Inutile perché la crisi di Modena Nord si è risolta senza dover applicare un decreto che non era ancora in vigore. Inutile, perché, sul piano dell’immagine, le autorità erano state in grado di risolvere un problema, senza che nessuno si facesse male. Pericolosa, per come è formulata, la norma – che peraltro prevede pene esagerate – perché può essere usata per reprimere forme comuni di protesta sociale.
È appena il caso di ricordare che le pene previste sono più pesanti (per quanto riguarda soprattutto la pena minima) di quelle stabilite per reati – tanto per fare qualche esempio – come l’omicidio colposo (da 6 mesi a 5 anni), le lesioni gravissime (da 3 mesi a 2 anni), la truffa aggravata (da 1 a 5 anni), il furto in abitazione e lo scippo (da 1 a 6 anni), la rapina a mano armata (da 4 a 10 anni)
Leggiamo, allora, il testo che peraltro tipizza un nuovo specifico reato di cui fornisce la definizione: “L’invasione per raduni pericolosi per l’ordine pubblico o l’incolumità pubblica o la salute pubblica consiste nell’invasione arbitraria di terreni o edifici altrui, pubblici o privati, commessa da un numero di persone superiore a cinquanta, allo scopo di organizzare un raduno, quando dallo stesso può derivare un pericolo per l’ordine pubblico o l’incolumità pubblica o la salute pubblica’’. Potremmo fare un elenco interminabile dei comportamenti e delle iniziative che vengono unificate come unica fattispecie di reato nel decreto Piantedosi.
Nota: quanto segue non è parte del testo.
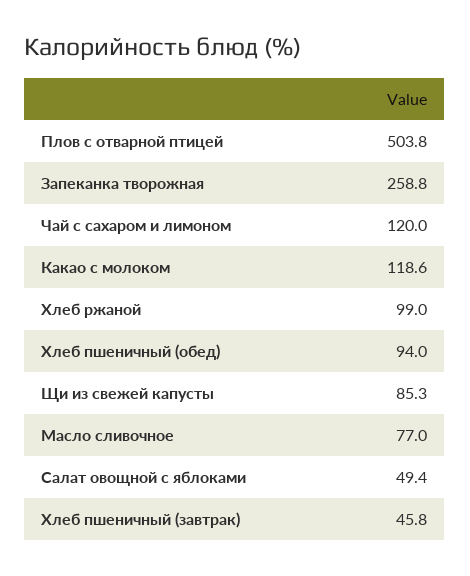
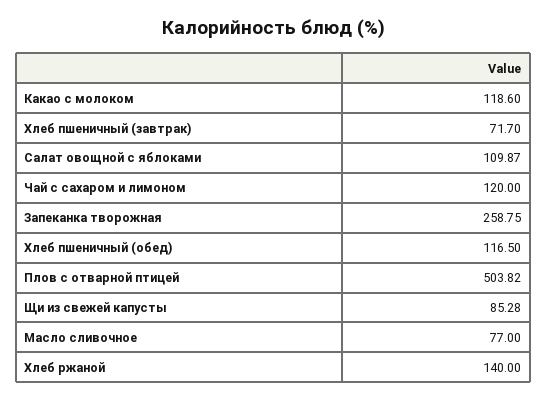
  {
    "Плов с отварной птицей": 503.82,
    "Запеканка творожная": 258.75,
    "Чай с сахаром и лимоном": 120,
    "Какао с молоком": 118.6,
-   "Хлеб ржаной": 99,
+   "Хлеб ржаной": 140,
-   "Хлеб пшеничный (обед)": 94,
+   "Хлеб пшеничный (обед)": 116.5,
    "Щи из свежей капусты": 85.28,
    "Масло сливочное": 77,
-   "Салат овощной с яблоками": 49.4,
+   "Салат овощной с яблоками": 109.87,
-   "Хлеб пшеничный (завтрак)": 45.8
+   "Хлеб пшеничный (завтрак)": 71.7
  }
Invadere un’autostrada o una stazione ferroviaria (beni di proprietà pubblica) non costituisce un raduno pericoloso per l’ordine pubblico, l’incolumità pubblica o la salute pubblica?
E che dire dell’occupazione abusiva di un immobile pubblico – come l’ex sede dell’Inpdap in via Gerusalemme a Roma – dove addirittura si recò un alto prelato a riattaccare la corrente elettrica, che era stata chiusa perché non si pagavano le bollette?
O dell’invasione del porto di Trieste per protesta contro il green pass?
In taluni di questi casi sono state aperte delle indagini e avviati dei processi, a prova che le regole esistono già. In conclusione: il governo dica chiaramente se intende dare un giro di vite su tutte le illegalità tollerate, con la previsione di pene severe per gli organizzatori e i partecipanti. Ma il ministro non trovi il pretesto dei rave party (che, sia ben inteso, non possono essere tollerati); guai però a gettare il bambino (i diritti di libertà) con l’acqua sporca.